[Exercise text Boundary: Start]

In her head Mattie rationalizes the beautiful house along the ocean, somewhat isolated from town, holds the prescription to settle her nerves. After all, as she walks in the autumn sunshine along the cliffs overlooking the blue Atlantic and takes in the waves crashing on the rocks below, Mattie realizes how she has gotten far away from John. Or has she?
McCabe, the property manager, is masculine, capable, and dynamic. He has large strong hands. Her maiden name is already known by McCabe. He was a military lawyer. Smoking a cigarette somehow enhances his vital appearance. His touch is captivating. Why wasn’t he a lawyer anymore?
A Potpourri of Fear for Mattie Summers.
-Mattie’s rental car has “Major League” problems.
-McCabe gets the car into Belson’s Garage.
-One of the mechanics, a pony tailed man, is very weird to the point a frightening this already shaken woman, even when just taking to her.
-The little mechanic with the long hair, Raymond Snowden, eats at a booth in the diner near Mattie.
-McCabe’s strong hands tightens some ropes as Raymond Snowden smokes a cigarette while leaning against the garage ‘s open bay.
-McCabe tells her how far the house is from town and other homes.
-Does the touchy McCabe have problems with rejection?

[Exercise text Boundary: End]
[Extracted data Boundary: Start]

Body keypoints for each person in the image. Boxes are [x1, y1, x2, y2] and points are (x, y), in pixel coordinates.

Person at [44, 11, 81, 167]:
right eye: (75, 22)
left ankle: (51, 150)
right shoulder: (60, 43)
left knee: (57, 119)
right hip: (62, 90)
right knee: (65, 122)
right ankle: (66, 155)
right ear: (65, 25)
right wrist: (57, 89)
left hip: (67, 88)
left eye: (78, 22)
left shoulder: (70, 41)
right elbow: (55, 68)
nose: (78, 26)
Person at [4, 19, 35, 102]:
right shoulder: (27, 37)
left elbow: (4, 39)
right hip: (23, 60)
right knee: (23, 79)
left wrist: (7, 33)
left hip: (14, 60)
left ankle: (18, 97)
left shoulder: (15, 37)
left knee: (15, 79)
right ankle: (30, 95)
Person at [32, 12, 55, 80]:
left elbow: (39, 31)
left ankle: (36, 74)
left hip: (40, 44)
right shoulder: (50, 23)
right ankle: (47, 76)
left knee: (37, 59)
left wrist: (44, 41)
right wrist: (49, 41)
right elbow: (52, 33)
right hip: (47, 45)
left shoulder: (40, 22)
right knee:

[Extracted data Boundary: End]

# Exercise A
According to the text about Mattie Summers, what is the name of the little mechanic with the long hair?
# Exercise B
Translate this sentence from the text about Mattie Summers into Spanish: "McCabe, the property manager, is masculine, capable, and dynamic."

# Written response A
Raymond Snowden

# Written response B
McCabe, el administrador de la propiedad, es masculino, capaz y dinámico.